TASK OBJECTIVE
In which lines of the data does the string "دودھ" appear? Copy every one.

TASK MATERIAL
>>>>

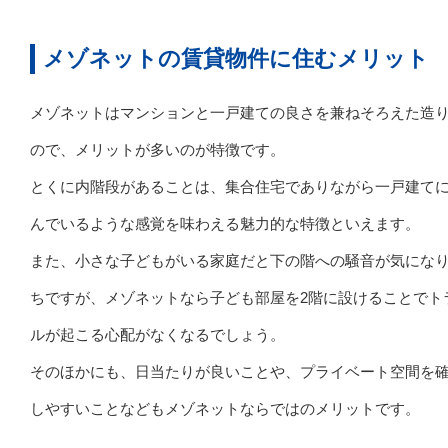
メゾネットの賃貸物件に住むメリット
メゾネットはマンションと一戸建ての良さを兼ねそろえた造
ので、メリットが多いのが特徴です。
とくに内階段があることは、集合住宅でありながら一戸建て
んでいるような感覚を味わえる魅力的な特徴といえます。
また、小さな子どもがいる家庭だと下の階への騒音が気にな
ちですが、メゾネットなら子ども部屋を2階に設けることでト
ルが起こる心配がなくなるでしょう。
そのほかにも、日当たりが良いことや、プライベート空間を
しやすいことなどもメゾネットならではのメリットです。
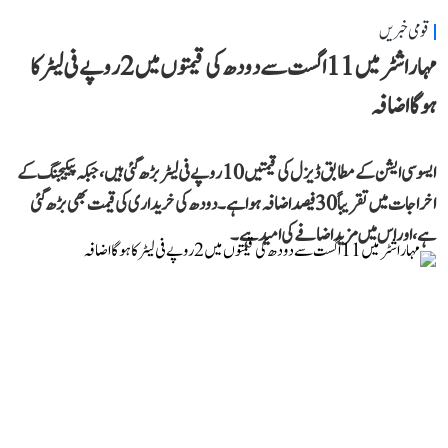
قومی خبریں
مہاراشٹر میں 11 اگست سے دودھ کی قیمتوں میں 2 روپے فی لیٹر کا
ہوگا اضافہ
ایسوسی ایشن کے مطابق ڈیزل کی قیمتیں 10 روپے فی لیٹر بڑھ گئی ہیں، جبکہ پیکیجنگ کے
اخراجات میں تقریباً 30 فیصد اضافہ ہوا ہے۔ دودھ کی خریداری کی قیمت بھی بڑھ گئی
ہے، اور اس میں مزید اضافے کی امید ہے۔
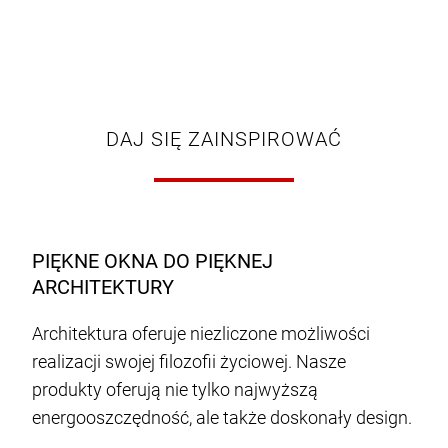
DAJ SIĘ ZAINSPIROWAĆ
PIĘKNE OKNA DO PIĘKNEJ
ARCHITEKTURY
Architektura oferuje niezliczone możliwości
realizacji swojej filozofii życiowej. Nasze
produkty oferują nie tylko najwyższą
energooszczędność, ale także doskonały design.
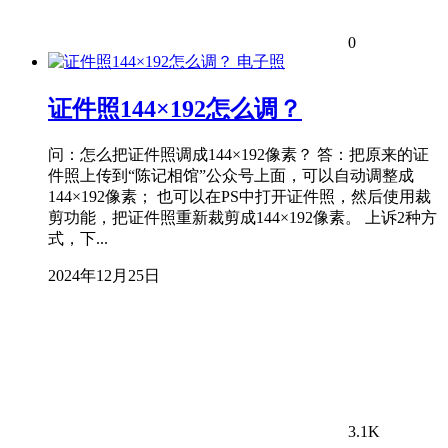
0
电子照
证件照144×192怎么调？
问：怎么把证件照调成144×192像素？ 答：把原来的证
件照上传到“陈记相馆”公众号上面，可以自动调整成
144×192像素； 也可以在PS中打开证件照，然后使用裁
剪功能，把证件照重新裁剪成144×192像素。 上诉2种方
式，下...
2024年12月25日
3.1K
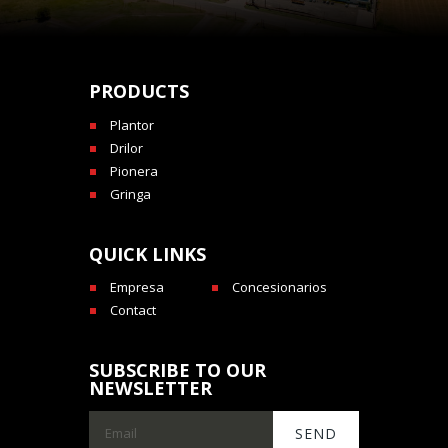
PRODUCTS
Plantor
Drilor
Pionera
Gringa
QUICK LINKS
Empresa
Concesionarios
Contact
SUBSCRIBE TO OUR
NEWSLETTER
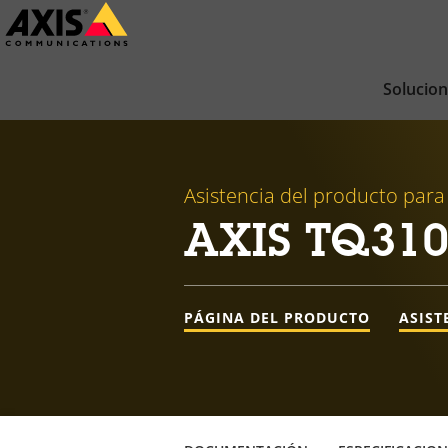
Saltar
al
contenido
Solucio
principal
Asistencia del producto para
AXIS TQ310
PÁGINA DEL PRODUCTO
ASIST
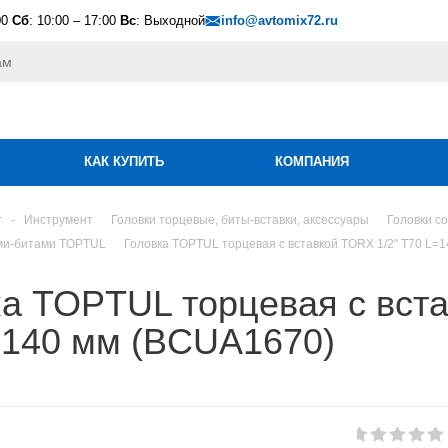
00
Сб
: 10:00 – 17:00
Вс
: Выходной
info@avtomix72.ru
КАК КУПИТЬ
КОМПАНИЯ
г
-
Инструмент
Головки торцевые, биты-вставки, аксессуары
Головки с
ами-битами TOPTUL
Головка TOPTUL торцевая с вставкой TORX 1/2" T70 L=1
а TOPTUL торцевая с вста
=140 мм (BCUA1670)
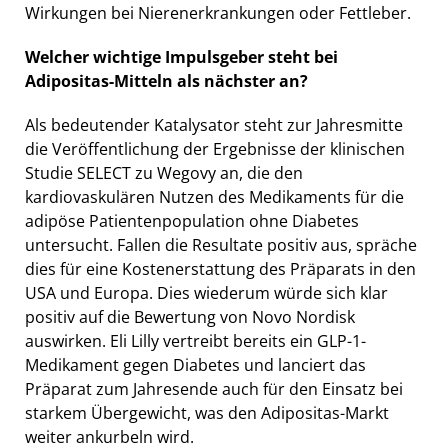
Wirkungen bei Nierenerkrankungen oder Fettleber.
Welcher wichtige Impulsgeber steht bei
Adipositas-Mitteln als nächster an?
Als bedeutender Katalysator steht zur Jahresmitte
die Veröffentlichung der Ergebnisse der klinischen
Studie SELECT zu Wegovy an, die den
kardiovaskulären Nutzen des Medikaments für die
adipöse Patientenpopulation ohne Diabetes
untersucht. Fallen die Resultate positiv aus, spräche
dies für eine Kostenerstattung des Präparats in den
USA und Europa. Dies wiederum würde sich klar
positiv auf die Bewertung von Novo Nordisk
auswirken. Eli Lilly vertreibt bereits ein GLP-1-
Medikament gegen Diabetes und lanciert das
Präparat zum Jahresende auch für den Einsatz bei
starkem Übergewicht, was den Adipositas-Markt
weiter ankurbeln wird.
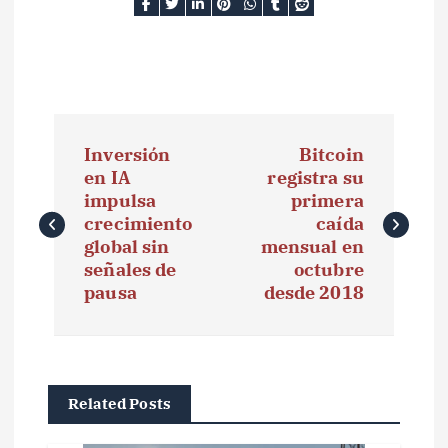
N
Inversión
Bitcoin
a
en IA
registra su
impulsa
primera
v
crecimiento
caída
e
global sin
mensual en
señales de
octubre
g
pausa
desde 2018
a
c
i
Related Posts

<<<<

RESPONSE
مہاراشٹر میں 11 اگست سے دودھ کی قیمتوں میں 2 روپے فی لیٹر کا
اخراجات میں تقریباً 30 فیصد اضافہ ہوا ہے۔ دودھ کی خریداری کی قیمت بھی بڑھ گئی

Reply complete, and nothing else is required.